JC: Pourquoi le choix d’un tableau de Nicolas Poussin comme modèle ? Permet-il de mieux développer un processus de déconstruction, de reconstruction, d’organisation ?
IC: Les tableaux paysagers de Nicolas Poussin m’ont intéressée parce qu’ils sont archétypiques du paysage classique. La construction de ces peintures, avec une structure géométrique forte, leur donnent un caractère abstrait qui permet une transposition en d’autres formes.
JC: Tes oeuvres comportent une dimension théorique et référencée à l’histoire de l’art, ainsi qu’une réflexion plastique expérimentant divers supports, différentes techniques, un rapport à l’objet usuel ou décoratif ; cette approche est-elle le fait de ta double formation d’historienne de l’art et d’artiste plasticienne ?
IC: Ce rapport à l’histoire de l’art me parait plus prégnant dans le mode de construction et la problématique des pièces que dans l’usage de références précises, qui est finalement assez anecdotique – la relation de mes pièces à des oeuvres historiques étant très libre et transposée.
JC: Nicolas Poussin construisait ses tableaux en s’aidant de maquettes et de figurines, procèdes-tu de même pour composer tes installations ?
IC: Poussin plaçait ses figurines dans une boite pour ensuite les regarder à travers un trou et retrouver ainsi la frontalité et la planéité de l’image picturale. Pour ma part, je réalise des maquettes pour avoir une idée de l’occupation des objets (socles et cimaises) dans l’espace, et aussi pour visualiser la composition qu’ils forment depuis un point de vue frontal – le travail de composition se finalise toujours avec les objets réels, dans l’espace d’exposition. Socles et cimaises constituent le mobilier muséographique valorisant l’objet exposé.
JC: Pourquoi le choix de ce vocabulaire ? Pourquoi un mobilier adoptant une forme sculpturale et décorative ?

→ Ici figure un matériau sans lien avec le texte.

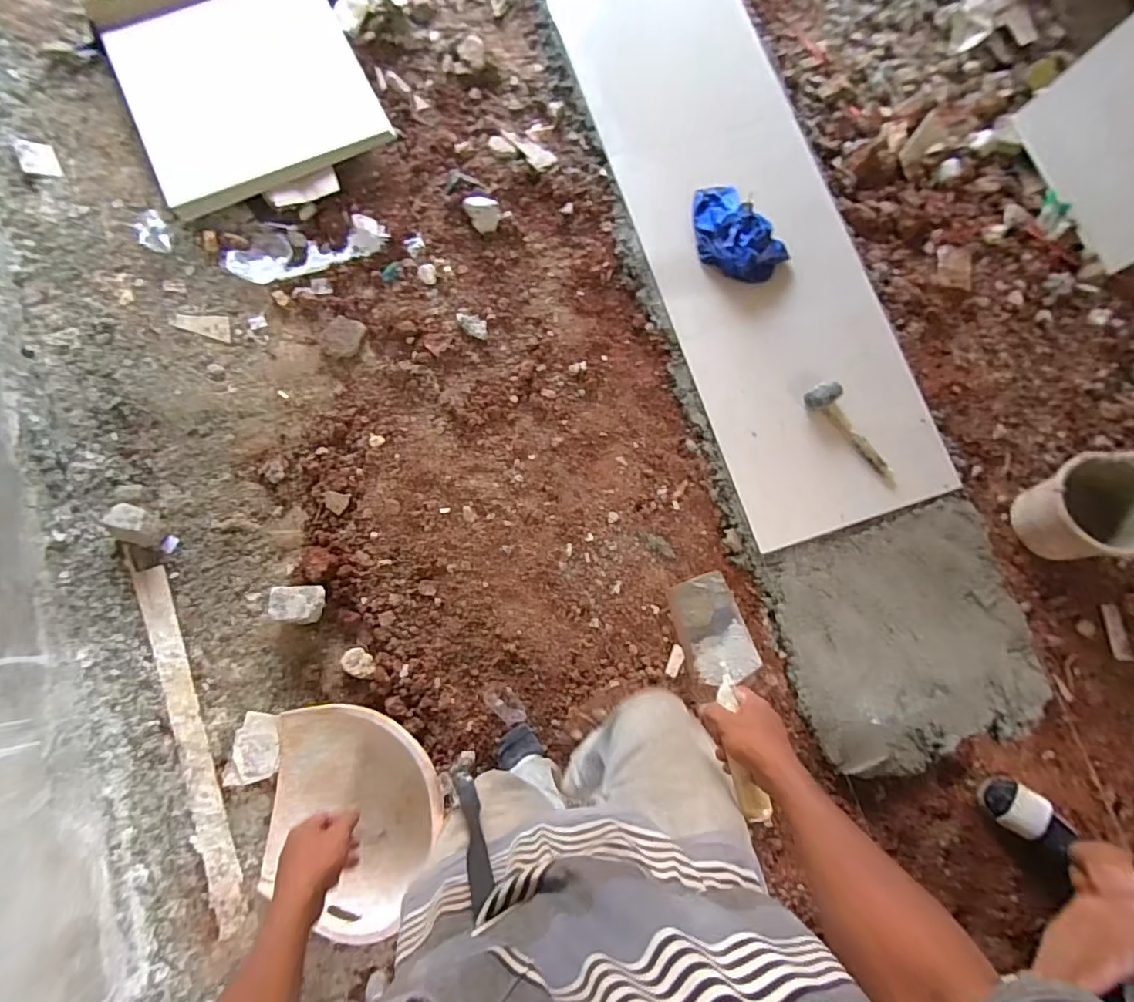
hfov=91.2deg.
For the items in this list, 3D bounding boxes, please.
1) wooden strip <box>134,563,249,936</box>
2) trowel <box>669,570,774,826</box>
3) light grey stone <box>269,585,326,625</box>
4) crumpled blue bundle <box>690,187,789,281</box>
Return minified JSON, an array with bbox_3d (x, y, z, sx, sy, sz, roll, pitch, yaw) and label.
[{"bbox_3d":[-0.844,0.533,1.246,0.063,0.014,0.796,-17,79,-22],"label":"wooden strip"},{"bbox_3d":[0.200,0.233,0.693,0.087,0.062,0.289,-3,55,-4],"label":"trowel"},{"bbox_3d":[-0.619,0.240,1.285,0.108,0.069,0.085,0,79,-5],"label":"light grey stone"},{"bbox_3d":[0.457,-0.741,1.513,0.208,0.078,0.310,-40,87,-8],"label":"crumpled blue bundle"}]

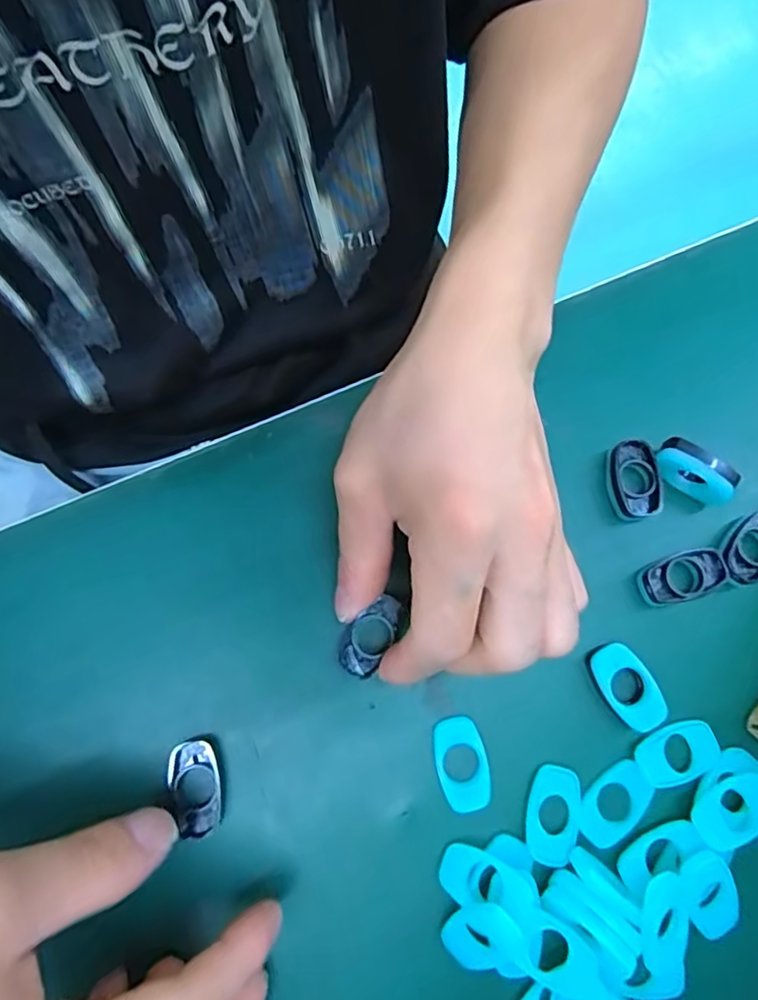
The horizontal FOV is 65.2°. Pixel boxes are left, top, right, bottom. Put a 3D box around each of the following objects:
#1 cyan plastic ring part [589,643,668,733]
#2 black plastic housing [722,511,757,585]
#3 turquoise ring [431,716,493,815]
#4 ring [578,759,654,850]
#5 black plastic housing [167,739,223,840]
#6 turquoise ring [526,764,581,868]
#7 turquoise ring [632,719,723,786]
[{"bbox_3d":[0.094,0.072,0.227,0.018,0.010,0.033,-26,78,-8],"label":"cyan plastic ring part"},{"bbox_3d":[0.152,0.019,0.240,0.018,0.005,0.033,41,78,8],"label":"black plastic housing"},{"bbox_3d":[0.031,0.098,0.220,0.018,0.004,0.033,-13,77,-5],"label":"turquoise ring"},{"bbox_3d":[0.087,0.113,0.219,0.031,0.004,0.020,-36,80,-10],"label":"ring"},{"bbox_3d":[-0.066,0.104,0.214,0.018,0.006,0.032,-9,72,0],"label":"black plastic housing"},{"bbox_3d":[0.064,0.114,0.215,0.019,0.004,0.032,10,76,0],"label":"turquoise ring"},{"bbox_3d":[0.112,0.094,0.221,0.032,0.005,0.021,-13,77,-5],"label":"turquoise ring"}]

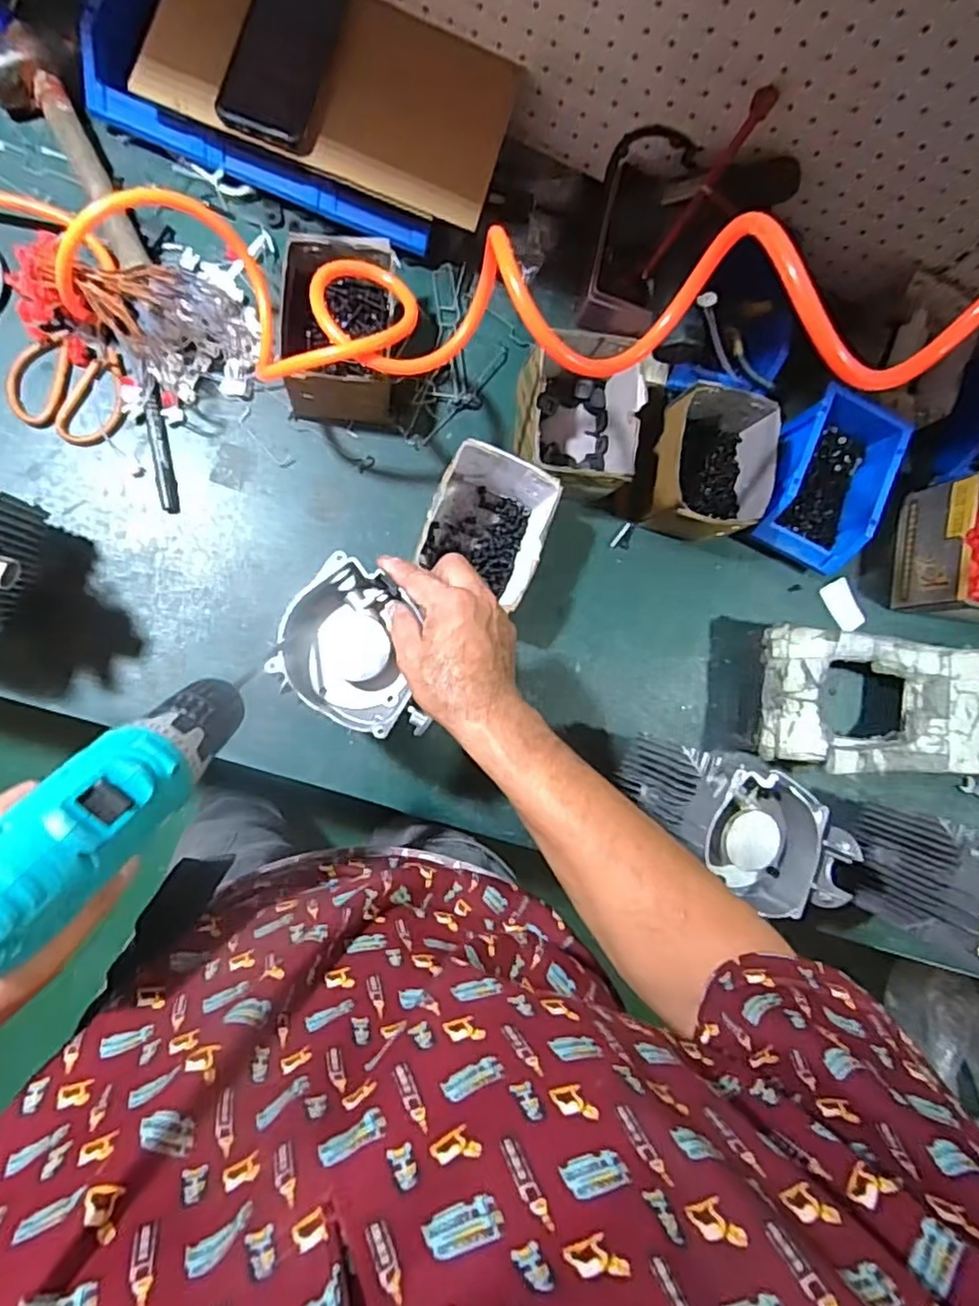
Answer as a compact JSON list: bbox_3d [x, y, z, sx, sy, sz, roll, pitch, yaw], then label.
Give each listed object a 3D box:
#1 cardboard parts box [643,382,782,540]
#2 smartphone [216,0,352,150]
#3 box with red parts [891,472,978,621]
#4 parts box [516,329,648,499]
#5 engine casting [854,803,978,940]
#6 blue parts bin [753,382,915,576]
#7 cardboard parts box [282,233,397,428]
[{"bbox_3d":[0.237,-0.205,0.726,0.124,0.094,0.146,4,87,-9],"label":"cardboard parts box"},{"bbox_3d":[-0.187,-0.553,0.591,0.078,0.011,0.172,17,85,-9],"label":"smartphone"},{"bbox_3d":[0.579,-0.117,0.776,0.138,0.116,0.149,9,86,-9],"label":"box with red parts"},{"bbox_3d":[0.091,-0.245,0.686,0.116,0.096,0.154,5,87,-9],"label":"parts box"},{"bbox_3d":[0.495,0.247,0.673,0.143,0.165,0.116,21,84,-8],"label":"engine casting"},{"bbox_3d":[0.389,-0.202,0.744,0.129,0.065,0.185,26,84,-8],"label":"blue parts bin"},{"bbox_3d":[-0.147,-0.311,0.638,0.096,0.102,0.156,2,87,-10],"label":"cardboard parts box"}]

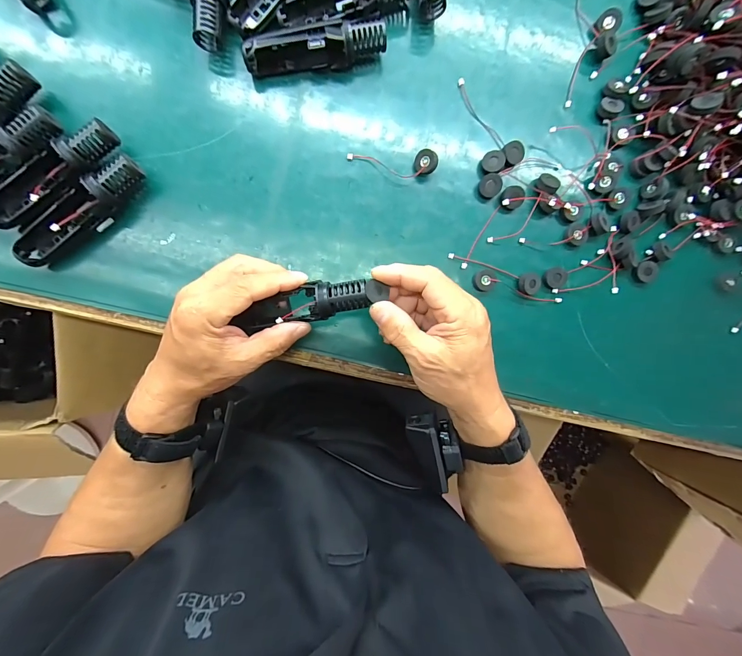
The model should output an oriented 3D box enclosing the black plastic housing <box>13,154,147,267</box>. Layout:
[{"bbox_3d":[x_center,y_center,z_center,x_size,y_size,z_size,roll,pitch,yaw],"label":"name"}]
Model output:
[{"bbox_3d":[-0.244,-0.099,0.284,0.119,0.034,0.032,-35,96,-2],"label":"black plastic housing"}]

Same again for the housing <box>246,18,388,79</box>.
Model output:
[{"bbox_3d":[-0.047,-0.241,0.293,0.119,0.032,0.020,-9,94,-4],"label":"housing"}]

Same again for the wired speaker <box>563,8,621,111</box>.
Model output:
[{"bbox_3d":[0.208,-0.257,0.319,0.018,0.013,0.092,27,91,-6],"label":"wired speaker"}]

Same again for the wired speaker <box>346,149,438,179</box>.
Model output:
[{"bbox_3d":[0.019,-0.153,0.310,0.081,0.019,0.020,-1,94,-5],"label":"wired speaker"}]

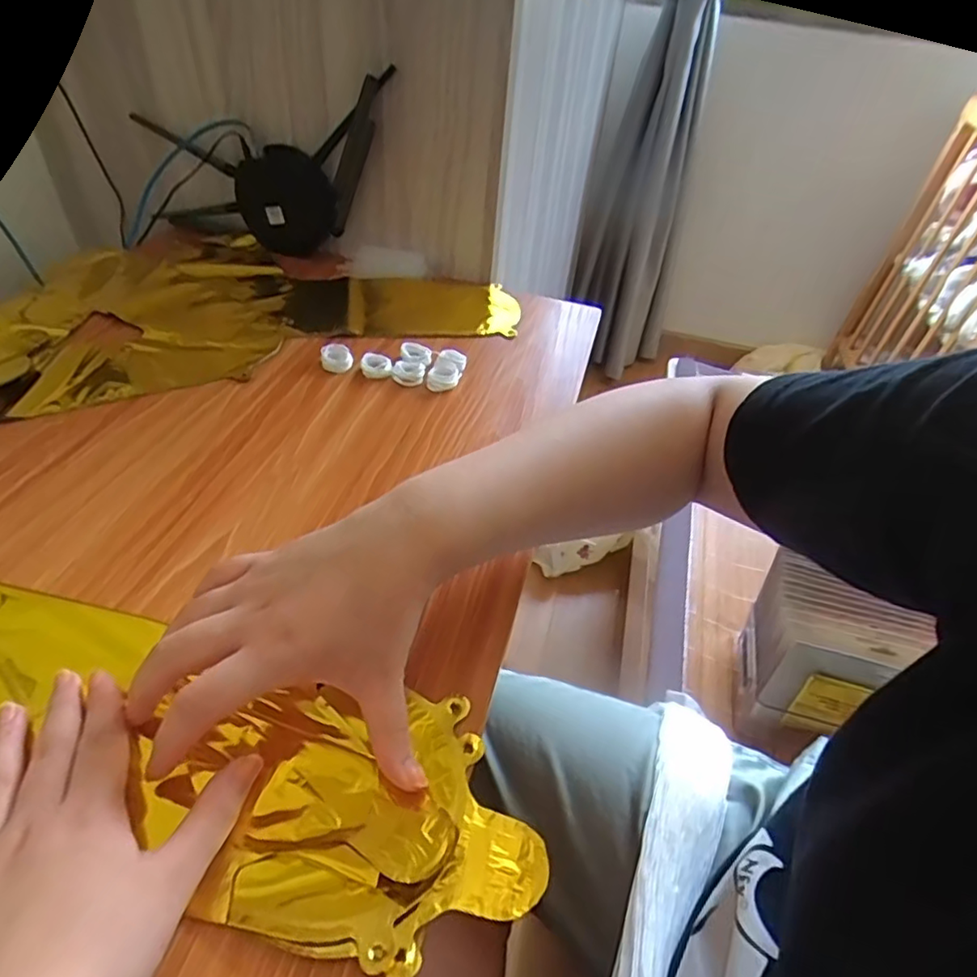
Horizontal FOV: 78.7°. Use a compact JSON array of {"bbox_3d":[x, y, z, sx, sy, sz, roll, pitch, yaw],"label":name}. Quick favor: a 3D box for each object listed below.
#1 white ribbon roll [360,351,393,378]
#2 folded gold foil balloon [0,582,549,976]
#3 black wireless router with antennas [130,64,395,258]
[{"bbox_3d":[-0.105,-0.115,0.558,0.028,0.014,0.026,4,42,-3],"label":"white ribbon roll"},{"bbox_3d":[-0.183,0.121,0.292,0.421,0.018,0.121,15,43,6],"label":"folded gold foil balloon"},{"bbox_3d":[-0.262,-0.371,0.688,0.308,0.183,0.040,11,42,4],"label":"black wireless router with antennas"}]

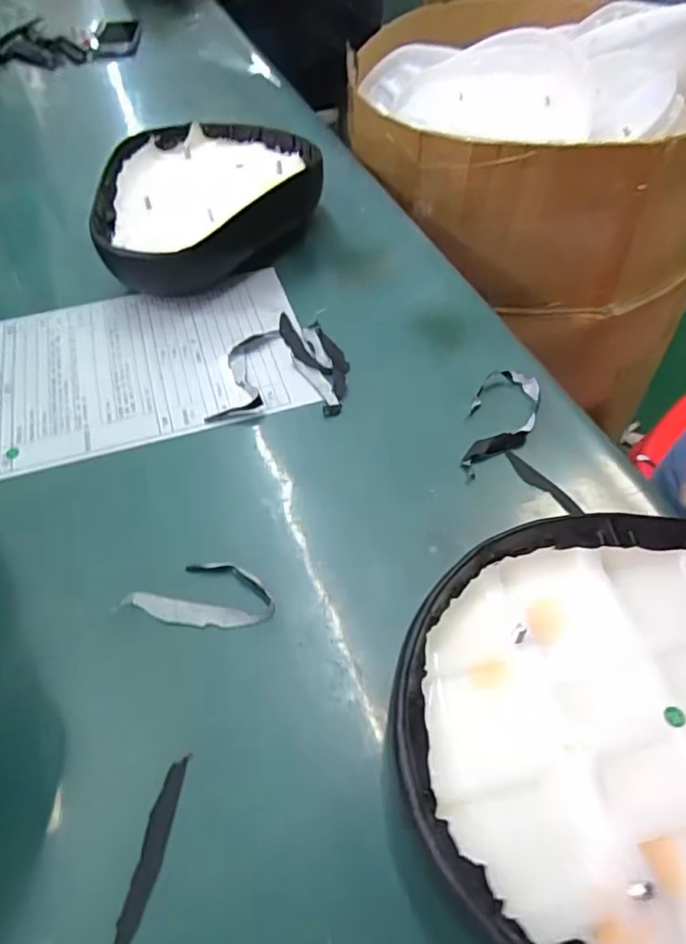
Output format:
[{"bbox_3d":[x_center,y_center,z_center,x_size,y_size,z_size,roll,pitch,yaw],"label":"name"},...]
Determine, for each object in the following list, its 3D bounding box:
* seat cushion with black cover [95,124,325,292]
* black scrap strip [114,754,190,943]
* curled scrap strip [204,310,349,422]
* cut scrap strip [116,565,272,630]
[{"bbox_3d":[-0.137,-0.292,0.635,0.224,0.074,0.272,-1,52,-1],"label":"seat cushion with black cover"},{"bbox_3d":[-0.100,0.200,0.298,0.012,0.004,0.098,6,52,5],"label":"black scrap strip"},{"bbox_3d":[-0.051,-0.096,0.524,0.109,0.008,0.127,2,52,1],"label":"curled scrap strip"},{"bbox_3d":[-0.096,0.081,0.387,0.100,0.004,0.044,1,52,1],"label":"cut scrap strip"}]

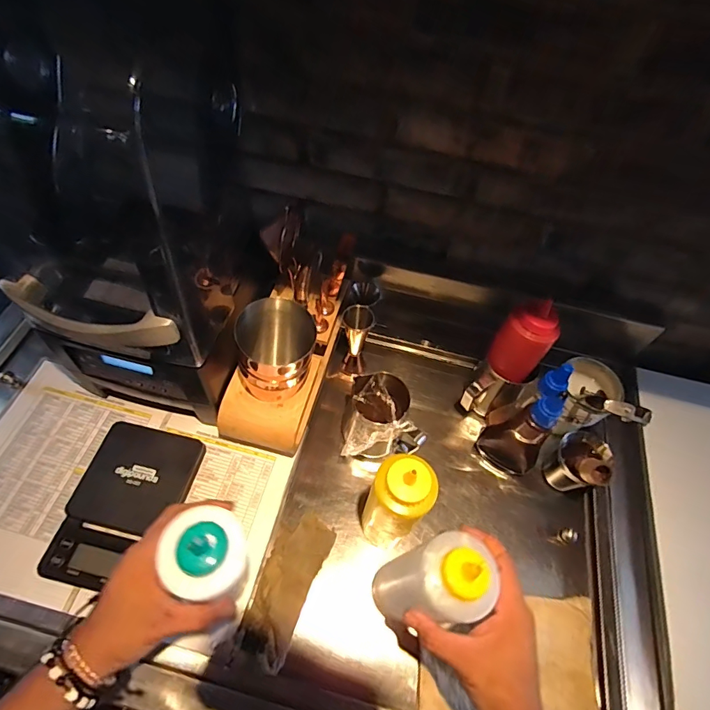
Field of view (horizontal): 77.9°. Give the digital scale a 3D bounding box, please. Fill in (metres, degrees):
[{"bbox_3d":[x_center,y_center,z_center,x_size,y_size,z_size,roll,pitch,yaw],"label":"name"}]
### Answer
[{"bbox_3d":[-0.285,0.183,0.545,0.126,0.025,0.189,13,58,3],"label":"digital scale"}]

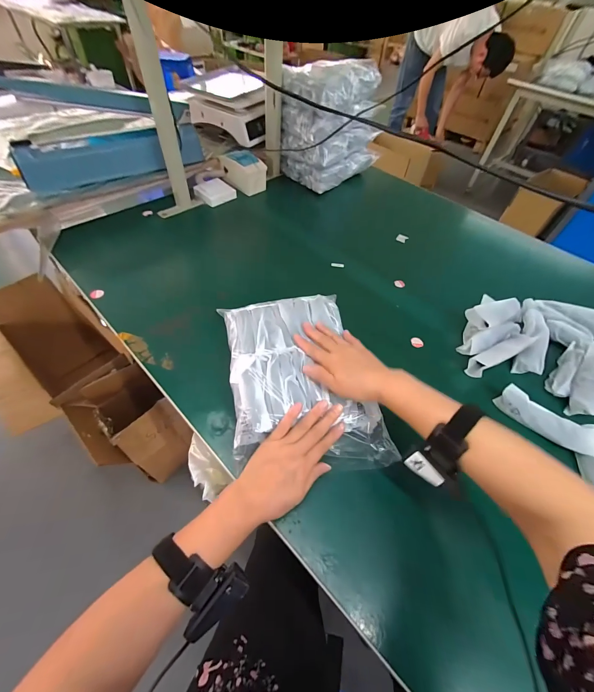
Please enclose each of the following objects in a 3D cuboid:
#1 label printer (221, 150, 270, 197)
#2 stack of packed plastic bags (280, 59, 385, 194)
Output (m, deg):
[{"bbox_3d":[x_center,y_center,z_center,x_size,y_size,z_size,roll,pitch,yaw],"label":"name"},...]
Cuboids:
[{"bbox_3d":[-0.155,-0.507,0.853,0.125,0.075,0.082,36,59,20],"label":"label printer"},{"bbox_3d":[0.117,-0.656,0.869,0.297,0.253,0.159,-35,63,-26],"label":"stack of packed plastic bags"}]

IC: Ce mobilier détermine un contexte pour appréhender les objets : c’est un contexte historicisé par les champs de la muséographie, des arts décoratifs et du design, et problématisé au sein de l’art conceptuel et de l’art minimal qui en a opéré une réduction ; c’est plutôt dans cette perspective que je me place. S’il y a brouillage des catégories esthétiques, c’est plus à cet endroit que dans le choix d’objets de sources diverses.